The problem may not occur with a different PWM scheme, but you should be able to solve it using this too.

Adding diodes for faster discharge of the gates seems counterintuitive since turning the FET off faster and therefore interrupting the current faster will facilitate the oscillations even more.

I would try to turn the FETs off less rapidly by increasing the gate resistor values (if heat dissipation of the FETs at the given switching frequency allows it) or the put a snubber (as simple as a RC) over the low-side FETs. See this app note for snubber design: http://space.dianyuan.com/blog/u/50/1170381240.pdf
 

Thread Starter

Deadstar1312

Joined Apr 2, 2012
16
Why is having a fast turn-off a bad thing? I would have thought it would be beneficial to turn off the gates as quickly as possible to prevent shoot through?
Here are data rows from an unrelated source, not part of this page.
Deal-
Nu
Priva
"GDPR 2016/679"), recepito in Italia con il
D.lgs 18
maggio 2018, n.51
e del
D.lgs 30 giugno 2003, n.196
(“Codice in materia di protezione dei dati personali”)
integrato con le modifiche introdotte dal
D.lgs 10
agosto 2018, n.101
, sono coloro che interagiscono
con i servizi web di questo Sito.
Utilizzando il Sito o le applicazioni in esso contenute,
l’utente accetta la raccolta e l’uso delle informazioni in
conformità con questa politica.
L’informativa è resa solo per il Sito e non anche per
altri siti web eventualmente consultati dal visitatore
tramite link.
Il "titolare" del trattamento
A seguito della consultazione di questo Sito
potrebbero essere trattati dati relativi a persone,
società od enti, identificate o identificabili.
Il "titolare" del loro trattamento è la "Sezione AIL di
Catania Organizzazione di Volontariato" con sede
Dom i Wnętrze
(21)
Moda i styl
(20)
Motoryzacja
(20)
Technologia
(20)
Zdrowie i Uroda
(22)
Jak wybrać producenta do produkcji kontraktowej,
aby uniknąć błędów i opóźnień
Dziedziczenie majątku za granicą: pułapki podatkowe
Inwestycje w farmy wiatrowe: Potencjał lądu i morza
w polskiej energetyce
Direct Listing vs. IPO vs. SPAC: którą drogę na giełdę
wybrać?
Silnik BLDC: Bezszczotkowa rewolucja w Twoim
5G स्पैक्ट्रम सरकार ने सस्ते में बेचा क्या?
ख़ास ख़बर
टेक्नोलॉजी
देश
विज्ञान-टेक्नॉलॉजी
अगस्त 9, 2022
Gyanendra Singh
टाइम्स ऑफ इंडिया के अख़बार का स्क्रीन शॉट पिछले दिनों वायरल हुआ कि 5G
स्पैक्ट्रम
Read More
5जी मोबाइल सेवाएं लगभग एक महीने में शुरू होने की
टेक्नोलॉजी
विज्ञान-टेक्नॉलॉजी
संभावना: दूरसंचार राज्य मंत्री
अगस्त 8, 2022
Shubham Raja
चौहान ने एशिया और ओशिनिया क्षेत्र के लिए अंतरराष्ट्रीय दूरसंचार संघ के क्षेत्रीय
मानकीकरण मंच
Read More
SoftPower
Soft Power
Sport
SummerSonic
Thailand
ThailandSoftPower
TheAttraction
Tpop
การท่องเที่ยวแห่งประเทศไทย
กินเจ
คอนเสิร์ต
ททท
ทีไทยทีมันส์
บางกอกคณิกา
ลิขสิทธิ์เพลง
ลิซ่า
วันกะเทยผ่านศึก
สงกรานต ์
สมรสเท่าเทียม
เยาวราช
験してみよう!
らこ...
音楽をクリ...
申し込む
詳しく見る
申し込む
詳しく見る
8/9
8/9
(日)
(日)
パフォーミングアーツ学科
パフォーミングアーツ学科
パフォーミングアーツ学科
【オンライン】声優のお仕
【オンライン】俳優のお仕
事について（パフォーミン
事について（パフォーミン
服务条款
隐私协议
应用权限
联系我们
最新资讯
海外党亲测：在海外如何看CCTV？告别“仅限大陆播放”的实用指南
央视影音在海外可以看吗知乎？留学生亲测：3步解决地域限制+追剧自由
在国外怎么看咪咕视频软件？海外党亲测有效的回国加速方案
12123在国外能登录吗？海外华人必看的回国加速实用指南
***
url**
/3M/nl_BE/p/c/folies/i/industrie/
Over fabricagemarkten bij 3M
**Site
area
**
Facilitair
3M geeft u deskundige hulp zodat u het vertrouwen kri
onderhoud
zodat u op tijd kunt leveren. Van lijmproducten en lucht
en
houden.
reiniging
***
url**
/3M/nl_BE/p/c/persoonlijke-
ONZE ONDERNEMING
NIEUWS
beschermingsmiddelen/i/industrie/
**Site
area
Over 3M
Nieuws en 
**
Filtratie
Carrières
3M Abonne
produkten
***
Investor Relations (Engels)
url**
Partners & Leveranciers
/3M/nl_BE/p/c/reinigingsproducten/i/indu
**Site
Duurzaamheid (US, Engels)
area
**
I am currently using 10 ohm resistors on the gates. I'll boost them to 100 ohm and see how it performs.

I tried a simple RC snubber across the motor (based on values used by OSMC http://www.robotpower.com/osmc_info/ who use the HIP4081) but it didn't seem to make much difference. I'll look into designing the snubber and seeing how it performs.

Colin
 

praondevou

Joined Jul 9, 2011
2,942
Why is having a fast turn-off a bad thing? I would have thought it would be beneficial to turn off the gates as quickly as possible to prevent shoot through?

I am currently using 10 ohm resistors on the gates. I'll boost them to 100 ohm and see how it performs.
The deadtime should be determined by the two resistors connected to the HIP4081 (pin 8 and 9), not the gate resistors.

Slower turn-off maybe beneficial to avoid/decrease ringing but will increase switching losses in the MOSFET and therefore heat it up more.

A snubber does exactly this, it either clamps voltage or decreases the rate of rise of voltage or current.